I didn’t sleep much. Never do. So I’ve already read her two more chapters of The Mill on the Floss but my voice is croaky – the tiredness, I guess, so I’ve popped the headphones back on with some gentle music. I do hope she can hear it.

I reach out to sip my coffee, badly needing the caffeine, but it’s still scorching. Ed’s standing at the window of our cubicle, looking out on to the main ward. He has asbestos fingers and an asbestos tongue and is drinking his own coffee without even wincing.

‘That’s odd,’ he says suddenly. ‘Have you noticed they seem to be moving the other patients out?’

At first, I wonder what he means. We’re used to patients being moved in and out. This has always seemed to be some kind of transitionary unit between theatre and the main wards. Maybe overflow? The number of other patients varies from day to day. I’ve even heard some visitors mumble complaints about being in the same space as Gemma, once they spot the guard. Is it safe? Do we have to be here?

The nurses always reassure them and no one seems to stay here long. But there tend to be two or three other patients overnight.

Ed looks really puzzled and so I stand up to get a better view over Gemma’s head. He’s right. The two beds opposite are already empty but the remaining beds – with patients in situ – are being wheeled out by porters with staff juggling the drips and paraphernalia. This much bustle hasn’t happened before. So many moved out on the same day.

‘You’re right. There’s something going on.’ My voice is low and I can feel anxiety creeping back into my stomach. ‘Ask the police guard. Or one of the nurses.’

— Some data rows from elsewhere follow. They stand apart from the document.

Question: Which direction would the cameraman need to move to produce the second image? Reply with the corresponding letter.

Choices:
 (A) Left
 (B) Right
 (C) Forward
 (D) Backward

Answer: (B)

We can both see that our guard’s on his radio. Ed moves to the door, opens it and calls out to one of the nurses. ‘Excuse me. Can you tell us what’s happening?’

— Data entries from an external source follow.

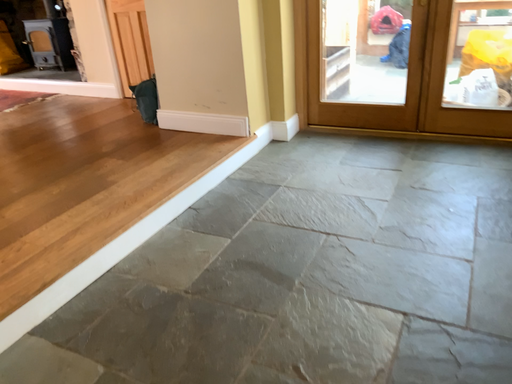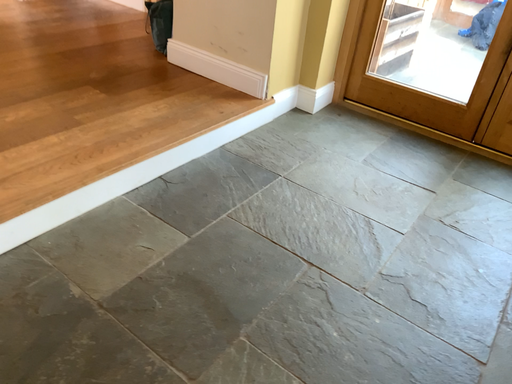
Question: How did the camera likely rotate when shooting the video?

Choices:
 (A) rotated upward
 (B) rotated downward

Answer: (B)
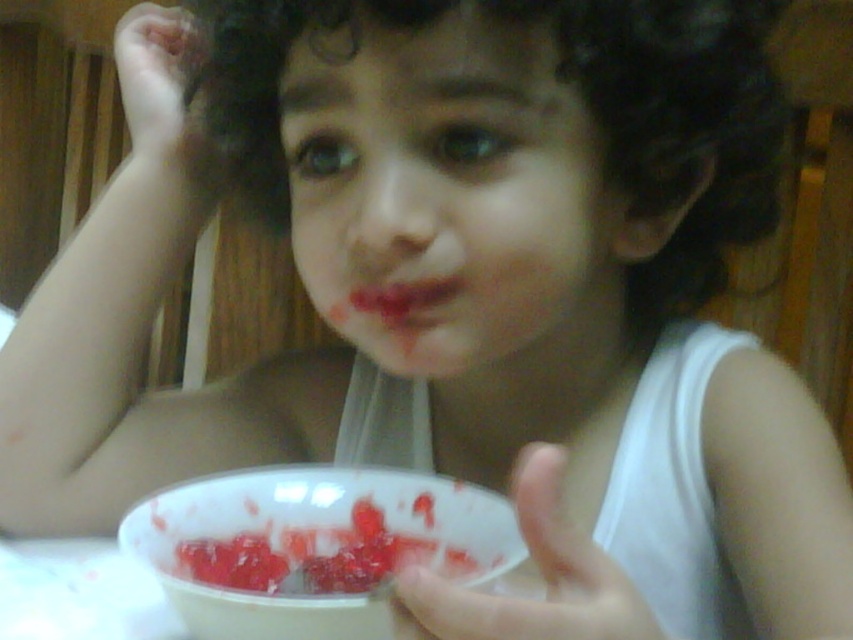
Who is positioned more to the right, white plastic bowl at lower center or slightly glossy plastic bowl at lower center?

From the viewer's perspective, white plastic bowl at lower center appears more on the right side.

Which of these two, white plastic bowl at lower center or slightly glossy plastic bowl at lower center, stands taller?

With more height is white plastic bowl at lower center.

Locate an element on the screen. white plastic bowl at lower center is located at coordinates (312, 547).

Is point (397, 188) in front of point (345, 547)?

Yes, point (397, 188) is closer to viewer.

Which of these two, smooth skin face at center or white plastic bowl at lower center, stands shorter?

Standing shorter between the two is white plastic bowl at lower center.

You are a GUI agent. You are given a task and a screenshot of the screen. Output one action in this format:
    pyautogui.click(x=<x>, y=<y>)
    Task: Click on the smooth skin face at center
    This screenshot has height=640, width=853.
    Given the screenshot: What is the action you would take?
    pyautogui.click(x=447, y=196)

Is point (426, 262) positioned before point (325, 592)?

Yes, it is.

Who is positioned more to the right, smooth skin face at center or slightly glossy plastic bowl at lower center?

smooth skin face at center

Who is more forward, (543, 339) or (334, 572)?

Point (334, 572)

Where is `smooth skin face at center`? The height and width of the screenshot is (640, 853). smooth skin face at center is located at coordinates [447, 196].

She looks flustered, glancing at the police officer. ‘Probably best you speak to the police. Just a precaution. I’m sure it’s nothing to worry about.’

The guard hears this and lifts his hand to signal for us to wait a moment before turning away to continue talking on his radio. Infuriatingly we can’t hear what he’s saying.

I’m remembering the horrible scene that Alex caused. The shouting and the smashed glass. But Alex is in custody. Surely they won’t give him bail again?

‘Do you think this is about Laura? They said she’s in the country. You don’t think they suspect she’s coming here, do you?’

‘I don’t know. I honestly don’t know.’ Ed’s still in the doorway, one arm now craned over the top of his head as he waits.

At last the police officer turns to us, gesturing for us to move back into the cubicle together. He shuts the door.

‘Can I ask if you’ve let anyone know about Gemma’s condition? About the fact she opened her eyes yesterday?’

‘I texted a friend.’ I don’t tell him who. Wonder why he wants to know. ‘Well not texted. I told her on WhatsApp. Why?’

‘Can you please message her now to keep that confidential? Did you tell anyone else?’

‘No. No.’ I feel flustered and confused as I take my phone from my pocket and fumble a quick message, trying not to sound too desperate. Just an issue of confidentiality. Not wanting the media to know.

When I’ve finished, the officer signals for us to sit but I shake my head. ‘Please just tell us what’s happening. Is it Laura? Ed’s ex-wife?’